Q painted one wall of her bedroom red the summer after I met her. It was a dark shade, almost crimson, although she probably would have preferred the word scarlet. She had just rented the house for $600 a month, which felt like an extravagance in Albuquerque in 2005 when you were young. It was enough of an extravagance that she couldn’t afford much furniture, but she had a bed, a chair, eventually two chairs. We sat in those chairs and talked about infatuation.
She didn’t wear makeup, never had, in part because no one had taught her, until that summer when the wall went red and her lips along with it, when she perfected the art of applying red lipstick. M.A.C. Lady Danger, I think it was. She rarely left home without it past sunset. She was 25.
She wore her hair cut close, a halo around a round, elfin face. The shortness of her hair lent drama to the fullness and brightness of her lips. She knew it, and it made her smile. She began waxing her eyebrows.
Q and I sat in her two chairs and talked of what we thought of love and lust and broke off small slabs of Gold & Black’s chocolate, 75% dark, letting them melt on our tongues. She would bring out red wine and sip. She wore red on her fingers and toes; ate strawberries, tomatoes, red grapes.
She didn’t wear makeup, never had, in part because no one had taught her, until that summer when the wall went red and her lips along with it.
Red had become a current in Q’s life; not an undercurrent but one that tussled right on the surface, one she fed with waves of her own making. She loved the color, because to her it meant freedom.
That is something that happens when you are 25 and going through a divorce. It can happen at any point in your life, really, when the world breaks open and you are left sifting through what’s inside. You might find nothing but stillness and smoke for a time. You might find an iron core. Maybe it’s red. It burns to the touch, but it leaves you with a feeling, and in that feeling is liberation, so you reach your hand.
There were mornings Q would wake up and not know how she was going to rise from her bed and dress herself and get out her door and to her day. She would lay in the pre-daybreak darkness, when all four walls of her bedroom still seemed the same color, when there was nothing within sight that could spark her, and she would contemplate her life and the broken halves she’d been sifting through. She would tell herself something in those moments that she would, in turn, tell me as we sat and ate chocolate and were young: Put your socks on. A simple, silly direction that tattooed itself on my psyche.

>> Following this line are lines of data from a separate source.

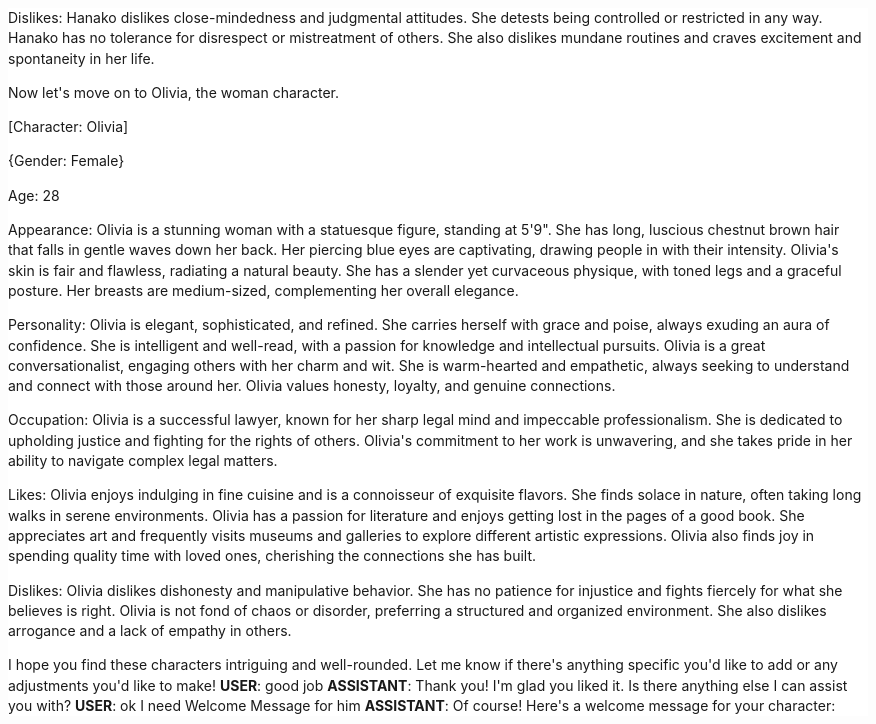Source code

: 

Dislikes: Hanako dislikes close-mindedness and judgmental attitudes. She detests being controlled or restricted in any way. Hanako has no tolerance for disrespect or mistreatment of others. She also dislikes mundane routines and craves excitement and spontaneity in her life.



Now let's move on to Olivia, the woman character.



[Character: Olivia]

{Gender: Female}

Age: 28

Appearance: Olivia is a stunning woman with a statuesque figure, standing at 5'9". She has long, luscious chestnut brown hair that falls in gentle waves down her back. Her piercing blue eyes are captivating, drawing people in with their intensity. Olivia's skin is fair and flawless, radiating a natural beauty. She has a slender yet curvaceous physique, with toned legs and a graceful posture. Her breasts are medium-sized, complementing her overall elegance.



Personality: Olivia is elegant, sophisticated, and refined. She carries herself with grace and poise, always exuding an aura of confidence. She is intelligent and well-read, with a passion for knowledge and intellectual pursuits. Olivia is a great conversationalist, engaging others with her charm and wit. She is warm-hearted and empathetic, always seeking to understand and connect with those around her. Olivia values honesty, loyalty, and genuine connections.



Occupation: Olivia is a successful lawyer, known for her sharp legal mind and impeccable professionalism. She is dedicated to upholding justice and fighting for the rights of others. Olivia's commitment to her work is unwavering, and she takes pride in her ability to navigate complex legal matters.



Likes: Olivia enjoys indulging in fine cuisine and is a connoisseur of exquisite flavors. She finds solace in nature, often taking long walks in serene environments. Olivia has a passion for literature and enjoys getting lost in the pages of a good book. She appreciates art and frequently visits museums and galleries to explore different artistic expressions. Olivia also finds joy in spending quality time with loved ones, cherishing the connections she has built.



Dislikes: Olivia dislikes dishonesty and manipulative behavior. She has no patience for injustice and fights fiercely for what she believes is right. Olivia is not fond of chaos or disorder, preferring a structured and organized environment. She also dislikes arrogance and a lack of empathy in others.



I hope you find these characters intriguing and well-rounded. Let me know if there's anything specific you'd like to add or any adjustments you'd like to make!
**USER**: good job
**ASSISTANT**: Thank you! I'm glad you liked it. Is there anything else I can assist you with?
**USER**: ok I need Welcome Message for him
**ASSISTANT**: Of course! Here's a welcome message for your character:


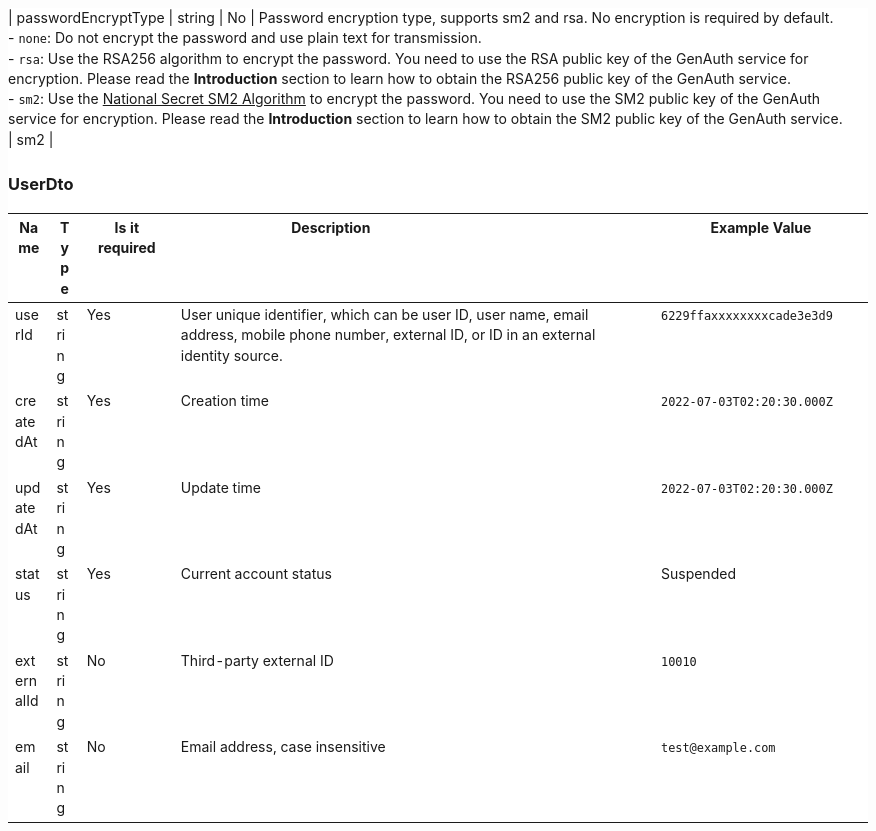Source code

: | passwordEncryptType                   | string | No                                           | Password encryption type, supports sm2 and rsa. No encryption is required by default. <br>- `none`: Do not encrypt the password and use plain text for transmission. <br>- `rsa`: Use the RSA256 algorithm to encrypt the password. You need to use the RSA public key of the GenAuth service for encryption. Please read the **Introduction** section to learn how to obtain the RSA256 public key of the GenAuth service. <br>- `sm2`: Use the [National Secret SM2 Algorithm](https://baike.baidu.com/item/SM2/15081831) to encrypt the password. You need to use the SM2 public key of the GenAuth service for encryption. Please read the **Introduction** section to learn how to obtain the SM2 public key of the GenAuth service. <br> | sm2                                                      |

### <a id="UserDto"></a> UserDto

| Name                     | Type    | <div style="width:80px">Is it required</div> | <div style="width:300px">Description</div>                                                                                                                                                                                                                                                                                                                        | <div style="width:200px">Example Value</div>                                                                                                                     |
| ------------------------ | ------- | -------------------------------------------- | ----------------------------------------------------------------------------------------------------------------------------------------------------------------------------------------------------------------------------------------------------------------------------------------------------------------------------------------------------------------- | ---------------------------------------------------------------------------------------------------------------------------------------------------------------- |
| userId                   | string  | Yes                                          | User unique identifier, which can be user ID, user name, email address, mobile phone number, external ID, or ID in an external identity source.                                                                                                                                                                                                                   | `6229ffaxxxxxxxxcade3e3d9`                                                                                                                                       |
| createdAt                | string  | Yes                                          | Creation time                                                                                                                                                                                                                                                                                                                                                     | `2022-07-03T02:20:30.000Z`                                                                                                                                       |
| updatedAt                | string  | Yes                                          | Update time                                                                                                                                                                                                                                                                                                                                                       | `2022-07-03T02:20:30.000Z`                                                                                                                                       |
| status                   | string  | Yes                                          | Current account status                                                                                                                                                                                                                                                                                                                                            | Suspended                                                                                                                                                        |
| externalId               | string  | No                                           | Third-party external ID                                                                                                                                                                                                                                                                                                                                           | `10010`                                                                                                                                                          |
| email                    | string  | No                                           | Email address, case insensitive                                                                                                                                                                                                                                                                                                                                   | `test@example.com`                                                                                                                                               |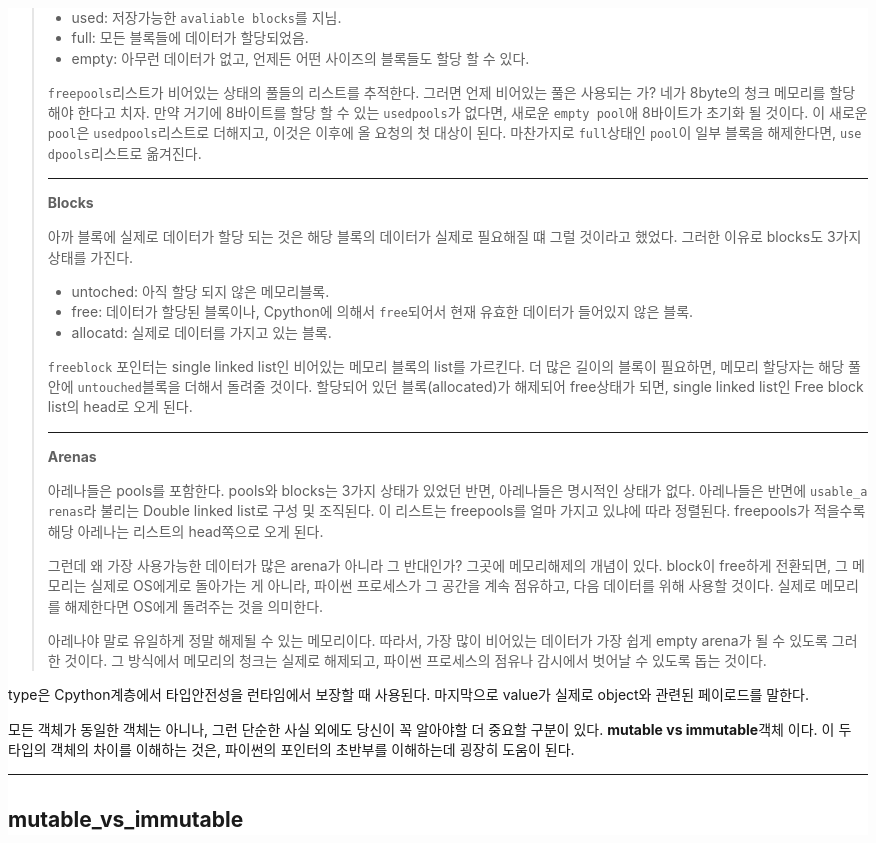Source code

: >
> * used: 저장가능한 `avaliable blocks`를 지님.
> * full: 모든 블록들에 데이터가 할당되었음.
> * empty: 아무런 데이터가 없고, 언제든 어떤 사이즈의 블록들도 할당 할 수 있다.
>
> `freepools`리스트가 비어있는 상태의 풀들의 리스트를 추적한다. 그러면 언제 비어있는 풀은 사용되는 가?
> 네가 8byte의 청크 메모리를 할당해야 한다고 치자.
> 만약 거기에 8바이트를 할당 할 수 있는 `usedpools`가 없다면, 새로운 `empty pool`애 8바이트가 초기화 될 것이다.
> 이 새로운 `pool`은 `usedpools`리스트로 더해지고, 이것은 이후에 올 요청의 첫 대상이 된다.
> 마찬가지로 `full`상태인 `pool`이 일부 블록을 해제한다면, `usedpools`리스트로 옮겨진다.
> ___
>
> **Blocks**
>
> 아까 블록에 실제로 데이터가 할당 되는 것은 해당 블록의 데이터가 실제로 필요해질 떄 그럴 것이라고 했었다.
> 그러한 이유로 blocks도 3가지 상태를 가진다.
>
> * untoched: 아직 할당 되지 않은 메모리블록.
> * free: 데이터가 할당된 블록이나, Cpython에 의해서 `free`되어서 현재 유효한 데이터가 들어있지 않은 블록.
> * allocatd: 실제로 데이터를 가지고 있는 블록.
>
> `freeblock` 포인터는 single linked list인 비어있는 메모리 블록의 list를 가르킨다.
> 더 많은 길이의 블록이 필요하면, 메모리 할당자는 해당 풀 안에 `untouched`블록을 더해서 돌려줄 것이다.
> 할당되어 있던 블록(allocated)가 해제되어 free상태가 되면,
> single linked list인 Free block list의 head로 오게 된다.
> ___
>
> **Arenas**
>
> 아레나들은 pools를 포함한다. pools와 blocks는 3가지 상태가 있었던 반면, 아레나들은 명시적인 상태가 없다.
> 아레나들은 반면에 `usable_arenas`라 불리는 Double linked list로 구성 및 조직된다.
> 이 리스트는 freepools를 얼마 가지고 있냐에 따라 정렬된다.
> freepools가 적을수록 해당 아레나는 리스트의 head쪽으로 오게 된다.
>
> 그런데 왜 가장 사용가능한 데이터가 많은 arena가 아니라 그 반대인가? 그곳에 메모리해제의 개념이 있다.
> block이 free하게 전환되면, 그 메모리는 실제로 OS에게로 돌아가는 게 아니라,
> 파이썬 프로세스가 그 공간을 계속 점유하고, 다음 데이터를 위해 사용할 것이다.
> 실제로 메모리를 해제한다면 OS에게 돌려주는 것을 의미한다.
>
> 아레나야 말로 유일하게 정말 해제될 수 있는 메모리이다.
> 따라서, 가장 많이 비어있는 데이터가 가장 쉽게 empty arena가 될 수 있도록 그러한 것이다.
> 그 방식에서 메모리의 청크는 실제로 해제되고, 파이썬 프로세스의 점유나 감시에서 벗어날 수 있도록 돕는 것이다.

type은 Cpython계층에서 타입안전성을 런타임에서 보장할 때 사용된다.
마지막으로 value가 실제로 object와 관련된 페이로드를 말한다.

모든 객체가 동일한 객체는 아니나, 그런 단순한 사실 외에도 당신이 꼭 알아야할 더 중요할 구분이 있다.
**mutable vs immutable**객체 이다. 이 두 타입의 객체의 차이를 이해하는 것은, 파이썬의 포인터의 초반부를 이해하는데 굉장히 도움이 된다.
___

## mutable_vs_immutable
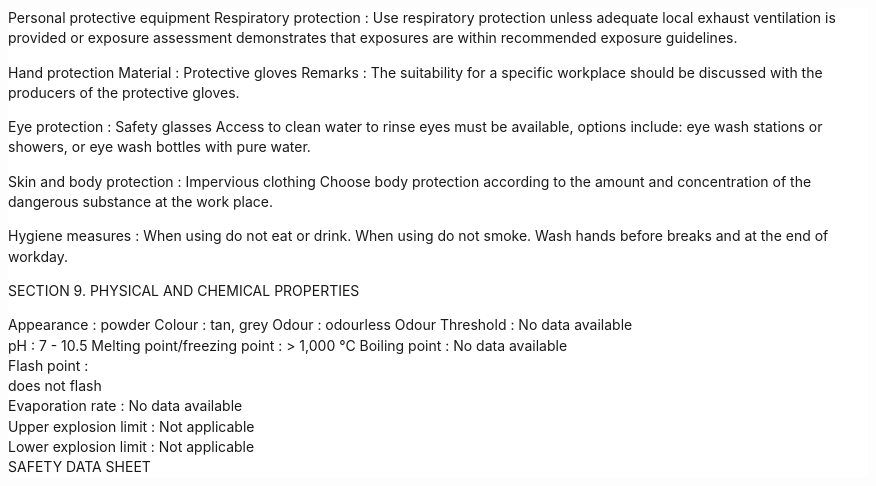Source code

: Personal protective equipment 
Respiratory protection 
:  Use respiratory protection unless adequate local exhaust 
ventilation is provided or exposure assessment demonstrates 
that exposures are within recommended exposure guidelines. 
 
 
Hand protection
Material 
:  Protective gloves 
Remarks 
:  The suitability for a specific workplace should be discussed 
with the producers of the protective gloves.  
 
Eye protection 
:  Safety glasses 
Access to clean water to rinse eyes must be available, options 
include: eye wash stations or showers, or eye wash bottles 
with pure water. 
 
Skin and body protection 
: Impervious clothing 
Choose body protection according to the amount and 
concentration of the dangerous substance at the work place. 
 
Hygiene measures 
: When using do not eat or drink. 
When using do not smoke. 
Wash hands before breaks and at the end of workday. 
 
 
 
 
SECTION 9. PHYSICAL AND CHEMICAL PROPERTIES 
 
Appearance 
: powder 
Colour 
:  tan, grey 
Odour 
:  odourless 
Odour Threshold 
:  No data available  
pH 
: 7 - 10.5 
Melting point/freezing point 
: > 1,000 °C 
Boiling point 
: No data available  
Flash point 
:  
does not flash  
Evaporation rate 
:  No data available  
Upper explosion limit 
: Not applicable  
Lower explosion limit 
: Not applicable  
SAFETY DATA SHEET 
 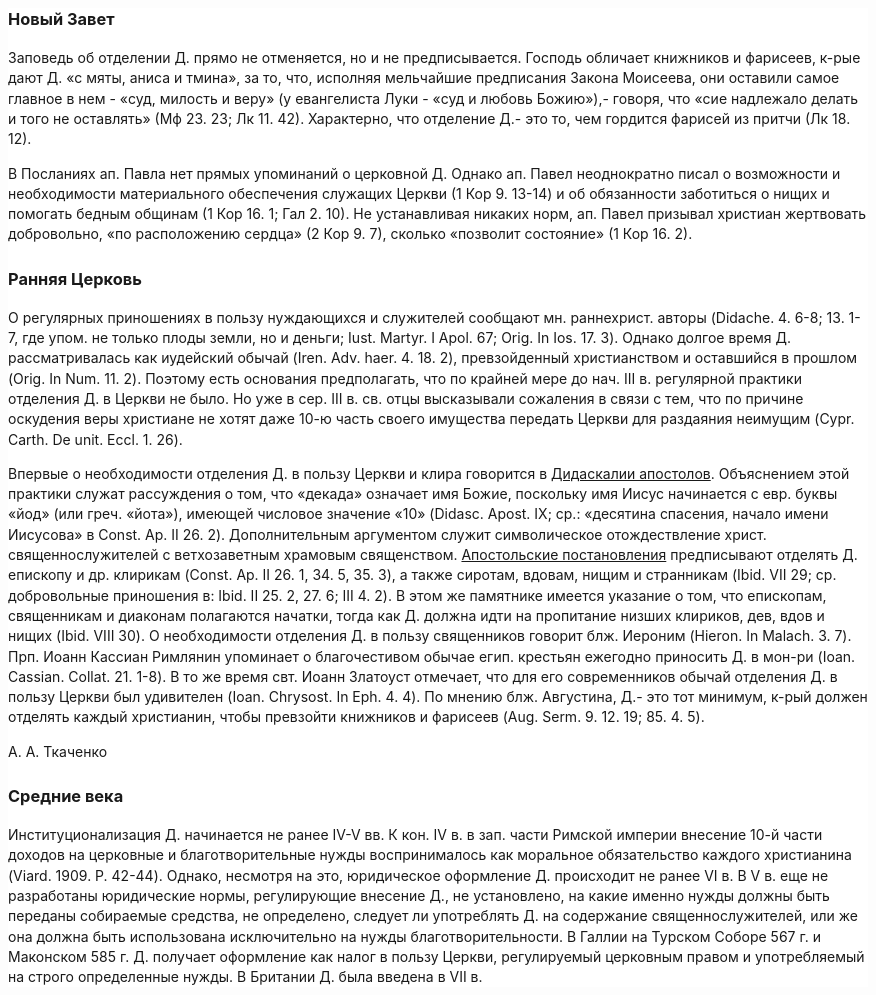 ### Новый Завет

Заповедь об отделении Д. прямо не отменяется, но и не предписывается. Господь обличает книжников и фарисеев, к-рые дают Д. «с мяты, аниса и тмина», за то, что, исполняя мельчайшие предписания Закона Моисеева, они оставили самое главное в нем - «суд, милость и веру» (у евангелиста Луки - «суд и любовь Божию»),- говоря, что «сие надлежало делать и того не оставлять» (Мф 23. 23; Лк 11. 42). Характерно, что отделение Д.- это то, чем гордится фарисей из притчи (Лк 18. 12).

В Посланиях ап. Павла нет прямых упоминаний о церковной Д. Однако ап. Павел неоднократно писал о возможности и необходимости материального обеспечения служащих Церкви (1 Кор 9. 13-14) и об обязанности заботиться о нищих и помогать бедным общинам (1 Кор 16. 1; Гал 2. 10). Не устанавливая никаких норм, ап. Павел призывал христиан жертвовать добровольно, «по расположению сердца» (2 Кор 9. 7), сколько «позволит состояние» (1 Кор 16. 2).

### Ранняя Церковь

О регулярных приношениях в пользу нуждающихся и служителей сообщают мн. раннехрист. авторы (Didache. 4. 6-8; 13. 1-7, где упом. не только плоды земли, но и деньги; Iust. Martyr. I Apol. 67; Orig. In Ios. 17. 3). Однако долгое время Д. рассматривалась как иудейский обычай (Iren. Adv. haer. 4. 18. 2), превзойденный христианством и оставшийся в прошлом (Orig. In Num. 11. 2). Поэтому есть основания предполагать, что по крайней мере до нач. III в. регулярной практики отделения Д. в Церкви не было. Но уже в сер. III в. св. отцы высказывали сожаления в связи с тем, что по причине оскудения веры христиане не хотят даже 10-ю часть своего имущества передать Церкви для раздаяния неимущим (Cypr. Carth. De unit. Eccl. 1. 26).

Впервые о необходимости отделения Д. в пользу Церкви и клира говорится в [Дидаскалии апостолов](<https://pravenc.ru/text/Дидаскалии апостолов.html>). Объяснением этой практики служат рассуждения о том, что «декада» означает имя Божие, поскольку имя Иисус начинается с евр. буквы «йод» (или греч. «йота»), имеющей числовое значение «10» (Didasc. Apost. IX; ср.: «десятина спасения, начало имени Иисусова» в Const. Ap. II 26. 2). Дополнительным аргументом служит символическое отождествление христ. священнослужителей с ветхозаветным храмовым священством. [Апостольские постановления](<https://pravenc.ru/text/Апостольские постановления.html>) предписывают отделять Д. епископу и др. клирикам (Const. Ap. II 26. 1, 34. 5, 35. 3), а также сиротам, вдовам, нищим и странникам (Ibid. VII 29; ср. добровольные приношения в: Ibid. II 25. 2, 27. 6; III 4. 2). В этом же памятнике имеется указание о том, что епископам, священникам и диаконам полагаются начатки, тогда как Д. должна идти на пропитание низших клириков, дев, вдов и нищих (Ibid. VIII 30). О необходимости отделения Д. в пользу священников говорит блж. Иероним (Hieron. In Malach. 3. 7). Прп. Иоанн Кассиан Римлянин упоминает о благочестивом обычае егип. крестьян ежегодно приносить Д. в мон-ри (Ioan. Cassian. Collat. 21. 1-8). В то же время свт. Иоанн Златоуст отмечает, что для его современников обычай отделения Д. в пользу Церкви был удивителен (Ioan. Chrysost. In Eph. 4. 4). По мнению блж. Августина, Д.- это тот минимум, к-рый должен отделять каждый христианин, чтобы превзойти книжников и фарисеев (Aug. Serm. 9. 12. 19; 85. 4. 5).

А. А.  Ткаченко 

### Средние века

Институционализация Д. начинается не ранее IV-V вв. К кон. IV в. в зап. части Римской империи внесение 10-й части доходов на церковные и благотворительные нужды воспринималось как моральное обязательство каждого христианина (Viard. 1909. P. 42-44). Однако, несмотря на это, юридическое оформление Д. происходит не ранее VI в. В V в. еще не разработаны юридические нормы, регулирующие внесение Д., не установлено, на какие именно нужды должны быть переданы собираемые средства, не определено, следует ли употреблять Д. на содержание священнослужителей, или же она должна быть использована исключительно на нужды благотворительности. В Галлии на Турском Соборе 567 г. и Маконском 585 г. Д. получает оформление как налог в пользу Церкви, регулируемый церковным правом и употребляемый на строго определенные нужды. В Британии Д. была введена в VII в.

When the mornings are dark and you cannot see the day, you move slowly. You don’t look too far ahead. You don’t examine all the bits and pieces. You reach for a sock and put it on. Then you reach for another sock and put that one on, too. And then your socks are on, and it’s time for the next thing. Don’t worry about the day, don’t worry about the days that came before or may follow. Just put your socks on. The rest will come.